[[ SUPPLIED MATERIAL open ]]
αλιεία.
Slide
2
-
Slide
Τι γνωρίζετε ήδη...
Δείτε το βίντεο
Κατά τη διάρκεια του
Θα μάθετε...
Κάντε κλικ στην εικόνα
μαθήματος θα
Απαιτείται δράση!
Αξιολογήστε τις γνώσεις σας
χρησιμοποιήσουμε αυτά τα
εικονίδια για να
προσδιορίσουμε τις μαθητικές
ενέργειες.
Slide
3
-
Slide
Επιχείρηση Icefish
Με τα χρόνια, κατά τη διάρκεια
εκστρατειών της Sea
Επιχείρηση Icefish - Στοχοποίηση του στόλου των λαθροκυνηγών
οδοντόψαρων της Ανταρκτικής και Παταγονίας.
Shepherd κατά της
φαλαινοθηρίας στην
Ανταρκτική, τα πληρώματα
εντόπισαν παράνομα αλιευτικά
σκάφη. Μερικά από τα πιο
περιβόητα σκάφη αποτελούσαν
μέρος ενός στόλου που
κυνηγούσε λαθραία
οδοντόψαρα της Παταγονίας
[[ SUPPLIED MATERIAL closed ]]
§ **TASK**: Return all of the data above verbatim.

§ **EXERCISE RESPONSE**:
αλιεία.
Slide
2
-
Slide
Τι γνωρίζετε ήδη...
Δείτε το βίντεο
Κατά τη διάρκεια του
Θα μάθετε...
Κάντε κλικ στην εικόνα
μαθήματος θα
Απαιτείται δράση!
Αξιολογήστε τις γνώσεις σας
χρησιμοποιήσουμε αυτά τα
εικονίδια για να
προσδιορίσουμε τις μαθητικές
ενέργειες.
Slide
3
-
Slide
Επιχείρηση Icefish
Με τα χρόνια, κατά τη διάρκεια
εκστρατειών της Sea
Επιχείρηση Icefish - Στοχοποίηση του στόλου των λαθροκυνηγών
οδοντόψαρων της Ανταρκτικής και Παταγονίας.
Shepherd κατά της
φαλαινοθηρίας στην
Ανταρκτική, τα πληρώματα
εντόπισαν παράνομα αλιευτικά
σκάφη. Μερικά από τα πιο
περιβόητα σκάφη αποτελούσαν
μέρος ενός στόλου που
κυνηγούσε λαθραία
οδοντόψαρα της Παταγονίας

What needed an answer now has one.